▶ [Problem to solve] When the string "lines" occurs in a line of the records, show that line.

▶ [Records for this task]

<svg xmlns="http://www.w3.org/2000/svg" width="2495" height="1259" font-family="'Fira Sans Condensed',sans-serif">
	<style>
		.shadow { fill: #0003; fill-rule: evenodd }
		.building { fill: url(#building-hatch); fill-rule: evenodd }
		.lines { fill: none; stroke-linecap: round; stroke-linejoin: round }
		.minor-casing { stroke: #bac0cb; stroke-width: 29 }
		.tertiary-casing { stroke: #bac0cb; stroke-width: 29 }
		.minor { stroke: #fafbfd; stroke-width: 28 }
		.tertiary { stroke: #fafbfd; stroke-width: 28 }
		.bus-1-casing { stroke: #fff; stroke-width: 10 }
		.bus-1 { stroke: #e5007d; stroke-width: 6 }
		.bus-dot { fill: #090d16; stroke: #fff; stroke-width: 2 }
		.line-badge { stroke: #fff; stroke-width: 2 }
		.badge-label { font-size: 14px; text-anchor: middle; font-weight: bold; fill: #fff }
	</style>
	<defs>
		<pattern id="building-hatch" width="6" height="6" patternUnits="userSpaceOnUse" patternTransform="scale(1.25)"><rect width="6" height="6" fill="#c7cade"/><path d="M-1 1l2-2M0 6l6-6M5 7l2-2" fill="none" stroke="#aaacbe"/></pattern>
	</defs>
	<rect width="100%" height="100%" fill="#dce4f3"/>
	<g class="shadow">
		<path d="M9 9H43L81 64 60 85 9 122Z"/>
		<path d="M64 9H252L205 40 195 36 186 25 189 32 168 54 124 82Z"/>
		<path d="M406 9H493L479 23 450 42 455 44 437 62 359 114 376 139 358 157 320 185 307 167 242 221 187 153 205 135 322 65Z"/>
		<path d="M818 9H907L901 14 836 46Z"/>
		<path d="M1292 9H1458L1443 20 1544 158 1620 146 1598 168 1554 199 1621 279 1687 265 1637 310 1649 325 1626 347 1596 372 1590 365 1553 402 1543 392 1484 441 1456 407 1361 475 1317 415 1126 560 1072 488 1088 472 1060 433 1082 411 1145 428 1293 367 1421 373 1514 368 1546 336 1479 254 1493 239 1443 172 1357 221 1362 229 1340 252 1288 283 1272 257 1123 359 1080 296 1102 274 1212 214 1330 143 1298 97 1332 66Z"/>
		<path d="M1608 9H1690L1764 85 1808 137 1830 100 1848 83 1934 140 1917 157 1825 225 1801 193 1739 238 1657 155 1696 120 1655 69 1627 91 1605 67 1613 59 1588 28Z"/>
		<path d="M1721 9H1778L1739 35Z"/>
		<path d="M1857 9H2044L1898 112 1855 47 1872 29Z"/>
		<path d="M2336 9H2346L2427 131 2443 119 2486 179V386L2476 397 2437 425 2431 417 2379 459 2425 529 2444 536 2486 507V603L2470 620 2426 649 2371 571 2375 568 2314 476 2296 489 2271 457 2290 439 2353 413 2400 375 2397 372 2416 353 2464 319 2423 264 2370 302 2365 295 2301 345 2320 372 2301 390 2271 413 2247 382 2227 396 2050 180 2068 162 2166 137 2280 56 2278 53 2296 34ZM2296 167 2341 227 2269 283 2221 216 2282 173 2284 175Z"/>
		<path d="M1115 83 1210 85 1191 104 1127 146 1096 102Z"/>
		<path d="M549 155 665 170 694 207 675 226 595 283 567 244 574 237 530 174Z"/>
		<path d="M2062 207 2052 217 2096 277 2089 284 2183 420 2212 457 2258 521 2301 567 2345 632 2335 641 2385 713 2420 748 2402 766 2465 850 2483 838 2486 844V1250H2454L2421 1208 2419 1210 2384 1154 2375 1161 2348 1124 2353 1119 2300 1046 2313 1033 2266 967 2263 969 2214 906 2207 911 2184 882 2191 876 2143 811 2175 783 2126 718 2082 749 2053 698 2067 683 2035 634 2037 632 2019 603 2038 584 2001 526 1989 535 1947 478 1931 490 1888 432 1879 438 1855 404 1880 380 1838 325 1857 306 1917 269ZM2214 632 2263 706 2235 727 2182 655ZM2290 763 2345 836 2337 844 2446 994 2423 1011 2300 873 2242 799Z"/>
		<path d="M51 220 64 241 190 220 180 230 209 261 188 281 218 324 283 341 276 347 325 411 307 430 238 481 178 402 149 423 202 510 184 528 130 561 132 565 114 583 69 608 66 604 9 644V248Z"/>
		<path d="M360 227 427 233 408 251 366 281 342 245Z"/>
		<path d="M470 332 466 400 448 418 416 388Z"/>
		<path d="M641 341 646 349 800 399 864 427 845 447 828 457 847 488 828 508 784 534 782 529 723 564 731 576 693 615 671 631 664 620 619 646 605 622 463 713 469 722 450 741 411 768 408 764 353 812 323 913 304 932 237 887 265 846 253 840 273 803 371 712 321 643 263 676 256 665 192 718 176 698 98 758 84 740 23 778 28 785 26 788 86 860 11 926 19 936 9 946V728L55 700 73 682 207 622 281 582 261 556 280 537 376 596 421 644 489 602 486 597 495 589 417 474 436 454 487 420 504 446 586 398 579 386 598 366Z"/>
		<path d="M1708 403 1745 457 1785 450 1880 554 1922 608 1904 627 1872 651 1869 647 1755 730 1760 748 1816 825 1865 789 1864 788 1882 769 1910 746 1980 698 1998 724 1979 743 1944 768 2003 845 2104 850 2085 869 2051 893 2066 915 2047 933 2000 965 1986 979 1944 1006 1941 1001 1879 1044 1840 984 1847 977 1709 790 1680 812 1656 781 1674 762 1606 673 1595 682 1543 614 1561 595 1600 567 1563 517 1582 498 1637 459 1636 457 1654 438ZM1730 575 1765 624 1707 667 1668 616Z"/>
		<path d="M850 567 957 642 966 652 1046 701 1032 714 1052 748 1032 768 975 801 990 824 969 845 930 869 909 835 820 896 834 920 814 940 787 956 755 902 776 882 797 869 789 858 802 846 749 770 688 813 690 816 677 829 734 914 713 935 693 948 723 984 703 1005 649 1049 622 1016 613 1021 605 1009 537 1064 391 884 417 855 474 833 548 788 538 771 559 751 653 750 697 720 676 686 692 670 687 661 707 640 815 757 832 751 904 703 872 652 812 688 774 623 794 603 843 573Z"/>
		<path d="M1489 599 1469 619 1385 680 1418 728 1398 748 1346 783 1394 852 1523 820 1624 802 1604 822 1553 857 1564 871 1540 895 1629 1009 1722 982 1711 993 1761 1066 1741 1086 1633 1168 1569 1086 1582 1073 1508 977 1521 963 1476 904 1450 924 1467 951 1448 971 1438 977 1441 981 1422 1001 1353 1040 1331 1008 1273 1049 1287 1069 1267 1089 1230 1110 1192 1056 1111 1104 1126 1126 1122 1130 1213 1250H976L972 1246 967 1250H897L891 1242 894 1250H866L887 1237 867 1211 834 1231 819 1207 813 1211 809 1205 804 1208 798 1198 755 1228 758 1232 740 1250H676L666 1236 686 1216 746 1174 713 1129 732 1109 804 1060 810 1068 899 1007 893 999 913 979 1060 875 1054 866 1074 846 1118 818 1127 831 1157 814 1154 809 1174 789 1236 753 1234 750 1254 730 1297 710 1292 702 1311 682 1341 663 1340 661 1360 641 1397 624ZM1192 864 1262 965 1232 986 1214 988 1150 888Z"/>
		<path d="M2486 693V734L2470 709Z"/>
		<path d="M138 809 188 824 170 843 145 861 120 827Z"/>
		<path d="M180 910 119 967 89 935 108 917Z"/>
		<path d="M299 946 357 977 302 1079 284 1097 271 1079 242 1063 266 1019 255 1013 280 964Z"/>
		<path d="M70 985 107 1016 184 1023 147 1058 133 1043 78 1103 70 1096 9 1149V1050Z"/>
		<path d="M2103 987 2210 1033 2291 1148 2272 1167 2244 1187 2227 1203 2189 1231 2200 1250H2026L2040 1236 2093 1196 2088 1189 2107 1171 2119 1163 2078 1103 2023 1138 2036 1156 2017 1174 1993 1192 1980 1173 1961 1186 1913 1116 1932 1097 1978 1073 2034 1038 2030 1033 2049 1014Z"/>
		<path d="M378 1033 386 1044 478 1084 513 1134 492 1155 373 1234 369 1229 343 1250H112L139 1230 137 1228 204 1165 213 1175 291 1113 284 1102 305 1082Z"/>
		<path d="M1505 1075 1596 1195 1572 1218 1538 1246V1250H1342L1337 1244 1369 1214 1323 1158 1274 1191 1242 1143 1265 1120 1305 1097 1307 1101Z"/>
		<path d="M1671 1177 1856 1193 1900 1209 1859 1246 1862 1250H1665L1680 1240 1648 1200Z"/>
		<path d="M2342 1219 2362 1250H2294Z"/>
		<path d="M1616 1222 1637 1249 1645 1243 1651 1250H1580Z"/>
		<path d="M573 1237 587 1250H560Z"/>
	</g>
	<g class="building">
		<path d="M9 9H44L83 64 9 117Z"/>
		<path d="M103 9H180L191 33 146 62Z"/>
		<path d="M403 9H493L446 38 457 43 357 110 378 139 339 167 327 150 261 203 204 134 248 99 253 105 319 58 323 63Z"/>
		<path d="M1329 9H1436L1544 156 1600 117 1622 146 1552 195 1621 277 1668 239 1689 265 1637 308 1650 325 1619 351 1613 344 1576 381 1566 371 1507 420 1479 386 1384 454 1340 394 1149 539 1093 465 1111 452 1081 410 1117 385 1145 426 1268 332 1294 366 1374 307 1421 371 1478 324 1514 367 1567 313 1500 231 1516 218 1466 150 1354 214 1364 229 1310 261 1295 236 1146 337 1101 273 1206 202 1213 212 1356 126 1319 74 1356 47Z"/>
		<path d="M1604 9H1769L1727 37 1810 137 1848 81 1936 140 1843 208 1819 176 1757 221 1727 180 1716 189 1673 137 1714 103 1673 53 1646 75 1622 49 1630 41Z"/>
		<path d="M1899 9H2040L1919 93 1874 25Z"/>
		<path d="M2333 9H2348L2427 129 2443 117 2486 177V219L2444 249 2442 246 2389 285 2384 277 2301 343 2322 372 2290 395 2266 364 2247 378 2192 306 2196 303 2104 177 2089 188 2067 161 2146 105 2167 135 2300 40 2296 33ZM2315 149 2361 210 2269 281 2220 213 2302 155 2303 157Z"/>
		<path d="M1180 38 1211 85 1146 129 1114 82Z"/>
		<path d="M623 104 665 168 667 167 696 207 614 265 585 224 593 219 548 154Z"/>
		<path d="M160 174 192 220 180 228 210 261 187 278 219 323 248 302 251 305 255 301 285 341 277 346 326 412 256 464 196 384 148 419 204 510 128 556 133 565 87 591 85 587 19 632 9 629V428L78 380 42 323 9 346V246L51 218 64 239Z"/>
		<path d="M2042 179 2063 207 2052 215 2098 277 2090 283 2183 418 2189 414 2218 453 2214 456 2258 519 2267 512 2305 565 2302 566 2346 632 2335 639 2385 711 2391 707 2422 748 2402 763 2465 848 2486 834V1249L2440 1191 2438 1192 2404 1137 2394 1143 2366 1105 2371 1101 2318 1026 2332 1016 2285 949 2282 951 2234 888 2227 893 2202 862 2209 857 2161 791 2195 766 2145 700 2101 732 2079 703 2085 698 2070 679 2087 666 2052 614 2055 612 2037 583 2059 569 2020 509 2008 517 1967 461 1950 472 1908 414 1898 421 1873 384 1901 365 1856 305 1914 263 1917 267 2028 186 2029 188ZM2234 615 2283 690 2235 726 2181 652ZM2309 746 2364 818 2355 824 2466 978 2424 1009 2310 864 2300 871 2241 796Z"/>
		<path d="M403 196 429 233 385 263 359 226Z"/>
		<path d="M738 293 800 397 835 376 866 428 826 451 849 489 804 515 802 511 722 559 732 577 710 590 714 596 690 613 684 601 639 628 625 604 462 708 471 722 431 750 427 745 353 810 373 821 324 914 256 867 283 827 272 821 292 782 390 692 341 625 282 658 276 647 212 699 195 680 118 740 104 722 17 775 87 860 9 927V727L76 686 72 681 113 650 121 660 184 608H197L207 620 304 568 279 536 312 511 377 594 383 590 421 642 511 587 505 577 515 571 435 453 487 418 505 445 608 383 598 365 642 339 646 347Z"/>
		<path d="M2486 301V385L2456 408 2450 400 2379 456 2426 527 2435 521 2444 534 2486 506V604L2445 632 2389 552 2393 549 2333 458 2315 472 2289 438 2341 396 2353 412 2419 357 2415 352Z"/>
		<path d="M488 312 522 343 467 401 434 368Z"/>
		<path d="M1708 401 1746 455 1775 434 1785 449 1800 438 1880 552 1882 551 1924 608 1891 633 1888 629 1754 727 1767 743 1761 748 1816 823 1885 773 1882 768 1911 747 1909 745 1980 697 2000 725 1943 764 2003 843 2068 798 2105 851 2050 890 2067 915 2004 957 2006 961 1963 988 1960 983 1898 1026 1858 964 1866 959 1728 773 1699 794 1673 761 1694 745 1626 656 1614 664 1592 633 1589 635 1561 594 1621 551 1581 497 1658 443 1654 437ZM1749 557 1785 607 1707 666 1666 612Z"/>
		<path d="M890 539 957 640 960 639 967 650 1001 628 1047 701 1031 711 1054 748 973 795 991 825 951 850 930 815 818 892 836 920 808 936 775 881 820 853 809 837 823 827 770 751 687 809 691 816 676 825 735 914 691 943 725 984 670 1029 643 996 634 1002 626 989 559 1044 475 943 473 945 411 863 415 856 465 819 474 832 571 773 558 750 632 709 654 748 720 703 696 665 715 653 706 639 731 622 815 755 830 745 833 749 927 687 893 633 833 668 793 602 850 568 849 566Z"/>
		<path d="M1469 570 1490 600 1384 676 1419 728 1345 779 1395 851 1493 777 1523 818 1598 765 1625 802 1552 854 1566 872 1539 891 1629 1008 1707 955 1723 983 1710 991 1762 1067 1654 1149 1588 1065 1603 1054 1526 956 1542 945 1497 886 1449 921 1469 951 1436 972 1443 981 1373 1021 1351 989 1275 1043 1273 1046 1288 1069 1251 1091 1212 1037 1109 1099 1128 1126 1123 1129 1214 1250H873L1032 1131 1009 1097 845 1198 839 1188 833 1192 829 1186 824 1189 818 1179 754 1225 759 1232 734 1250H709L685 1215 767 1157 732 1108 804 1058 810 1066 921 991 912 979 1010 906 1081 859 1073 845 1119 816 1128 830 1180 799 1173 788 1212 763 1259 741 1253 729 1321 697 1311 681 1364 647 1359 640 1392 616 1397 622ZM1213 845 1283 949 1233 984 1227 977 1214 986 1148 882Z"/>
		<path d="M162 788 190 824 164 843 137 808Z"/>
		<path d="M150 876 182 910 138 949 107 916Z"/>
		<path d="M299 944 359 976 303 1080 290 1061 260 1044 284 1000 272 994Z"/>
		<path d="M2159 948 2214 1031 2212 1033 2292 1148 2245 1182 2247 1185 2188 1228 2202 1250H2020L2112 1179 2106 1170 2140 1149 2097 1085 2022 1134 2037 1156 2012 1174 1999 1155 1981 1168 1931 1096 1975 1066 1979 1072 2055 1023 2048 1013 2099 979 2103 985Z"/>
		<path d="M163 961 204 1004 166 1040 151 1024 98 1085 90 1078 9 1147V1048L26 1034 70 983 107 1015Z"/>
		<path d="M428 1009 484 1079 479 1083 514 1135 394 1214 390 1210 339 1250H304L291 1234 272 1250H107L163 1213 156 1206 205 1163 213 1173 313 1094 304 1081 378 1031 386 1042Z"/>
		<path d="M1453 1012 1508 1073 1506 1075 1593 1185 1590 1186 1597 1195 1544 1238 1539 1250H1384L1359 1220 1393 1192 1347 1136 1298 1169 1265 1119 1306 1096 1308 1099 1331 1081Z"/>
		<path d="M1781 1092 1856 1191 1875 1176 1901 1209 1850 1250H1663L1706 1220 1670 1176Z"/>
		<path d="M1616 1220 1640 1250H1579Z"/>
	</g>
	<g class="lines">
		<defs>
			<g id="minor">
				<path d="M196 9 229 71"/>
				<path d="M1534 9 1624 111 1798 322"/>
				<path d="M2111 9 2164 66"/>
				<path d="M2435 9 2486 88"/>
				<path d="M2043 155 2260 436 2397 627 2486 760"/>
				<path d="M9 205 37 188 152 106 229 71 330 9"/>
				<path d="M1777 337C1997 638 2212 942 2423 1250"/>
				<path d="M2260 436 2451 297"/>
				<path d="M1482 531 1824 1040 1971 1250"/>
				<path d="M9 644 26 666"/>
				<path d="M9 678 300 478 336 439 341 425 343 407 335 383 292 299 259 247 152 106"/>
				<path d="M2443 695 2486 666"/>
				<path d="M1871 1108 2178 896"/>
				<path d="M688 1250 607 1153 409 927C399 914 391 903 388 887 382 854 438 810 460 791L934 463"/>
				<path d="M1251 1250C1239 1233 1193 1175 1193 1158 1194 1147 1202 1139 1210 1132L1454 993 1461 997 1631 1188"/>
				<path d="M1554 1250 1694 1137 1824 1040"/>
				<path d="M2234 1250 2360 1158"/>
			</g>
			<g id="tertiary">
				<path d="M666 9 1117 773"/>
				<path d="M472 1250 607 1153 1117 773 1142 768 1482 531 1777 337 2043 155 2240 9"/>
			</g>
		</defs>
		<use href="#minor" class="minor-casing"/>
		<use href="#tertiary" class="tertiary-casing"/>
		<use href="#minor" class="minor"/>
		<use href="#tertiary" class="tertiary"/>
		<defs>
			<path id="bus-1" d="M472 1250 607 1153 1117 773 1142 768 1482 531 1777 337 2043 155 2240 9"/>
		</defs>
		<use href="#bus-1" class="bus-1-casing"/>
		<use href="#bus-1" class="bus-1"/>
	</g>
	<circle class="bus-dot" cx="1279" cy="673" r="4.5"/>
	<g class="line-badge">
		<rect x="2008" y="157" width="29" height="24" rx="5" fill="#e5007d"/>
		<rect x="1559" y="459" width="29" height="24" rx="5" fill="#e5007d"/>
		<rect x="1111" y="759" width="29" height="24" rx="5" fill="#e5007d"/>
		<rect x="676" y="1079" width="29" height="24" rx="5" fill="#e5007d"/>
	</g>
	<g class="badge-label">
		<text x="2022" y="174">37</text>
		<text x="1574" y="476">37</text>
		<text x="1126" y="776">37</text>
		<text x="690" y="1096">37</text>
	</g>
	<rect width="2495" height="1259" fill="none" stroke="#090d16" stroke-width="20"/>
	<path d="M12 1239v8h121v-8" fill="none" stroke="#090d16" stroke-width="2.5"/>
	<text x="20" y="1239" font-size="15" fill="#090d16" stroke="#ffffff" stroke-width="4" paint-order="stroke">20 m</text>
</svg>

▶ [Reply]
		.lines { fill: none; stroke-linecap: round; stroke-linejoin: round }
	<g class="lines">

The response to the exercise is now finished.